◆ SUPPLIED MATERIAL ◆
········
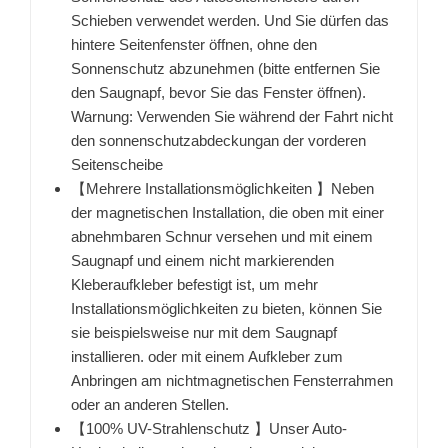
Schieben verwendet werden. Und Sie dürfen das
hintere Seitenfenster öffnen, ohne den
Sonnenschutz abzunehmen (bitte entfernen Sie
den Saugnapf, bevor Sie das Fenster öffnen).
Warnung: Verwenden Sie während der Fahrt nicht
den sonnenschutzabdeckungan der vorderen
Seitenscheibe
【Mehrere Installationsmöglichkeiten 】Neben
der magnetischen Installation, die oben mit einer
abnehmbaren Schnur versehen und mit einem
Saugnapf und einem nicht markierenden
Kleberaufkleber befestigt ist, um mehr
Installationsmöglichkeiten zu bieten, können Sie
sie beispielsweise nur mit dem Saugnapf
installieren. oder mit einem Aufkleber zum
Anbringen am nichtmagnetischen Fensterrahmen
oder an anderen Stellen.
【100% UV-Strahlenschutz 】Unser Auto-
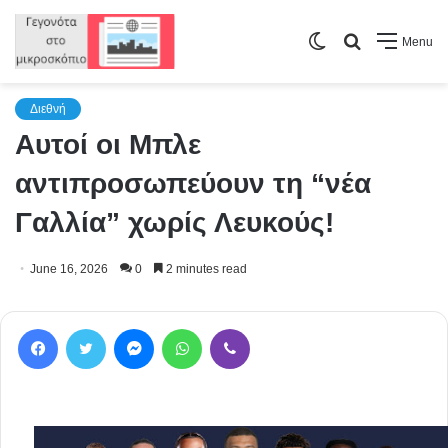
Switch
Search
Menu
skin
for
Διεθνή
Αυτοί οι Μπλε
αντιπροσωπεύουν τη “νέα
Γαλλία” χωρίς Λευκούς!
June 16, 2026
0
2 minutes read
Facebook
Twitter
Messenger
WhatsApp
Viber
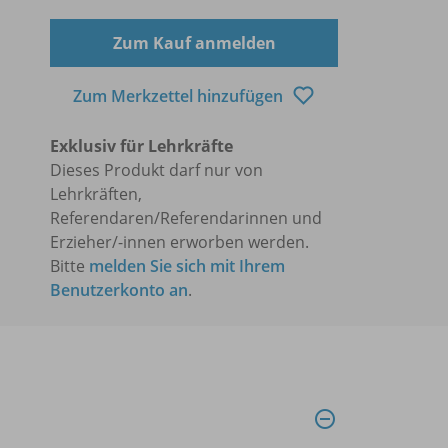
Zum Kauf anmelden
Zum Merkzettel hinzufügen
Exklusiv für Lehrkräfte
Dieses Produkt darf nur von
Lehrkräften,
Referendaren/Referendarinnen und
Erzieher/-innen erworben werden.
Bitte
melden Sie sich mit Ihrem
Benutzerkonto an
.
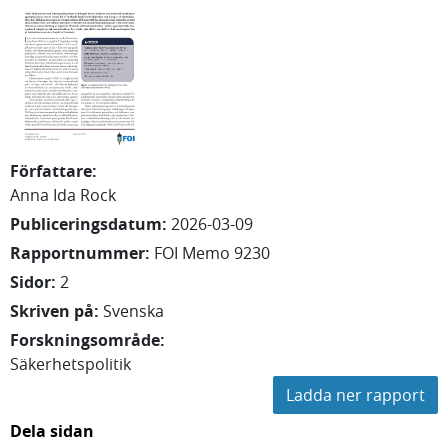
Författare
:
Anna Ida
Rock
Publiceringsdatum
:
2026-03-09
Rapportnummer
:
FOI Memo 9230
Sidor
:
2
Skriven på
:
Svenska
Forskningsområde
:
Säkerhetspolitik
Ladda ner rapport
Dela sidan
········
◆ WHAT TO WORK ON ◆
What you give back should be exactly the lines from the one with "Publiceringsdatum" through the final line of the listing, and no others.

◆ THE COMPLETED TASK ◆
Publiceringsdatum
:
2026-03-09
Rapportnummer
:
FOI Memo 9230
Sidor
:
2
Skriven på
:
Svenska
Forskningsområde
:
Säkerhetspolitik
Ladda ner rapport
Dela sidan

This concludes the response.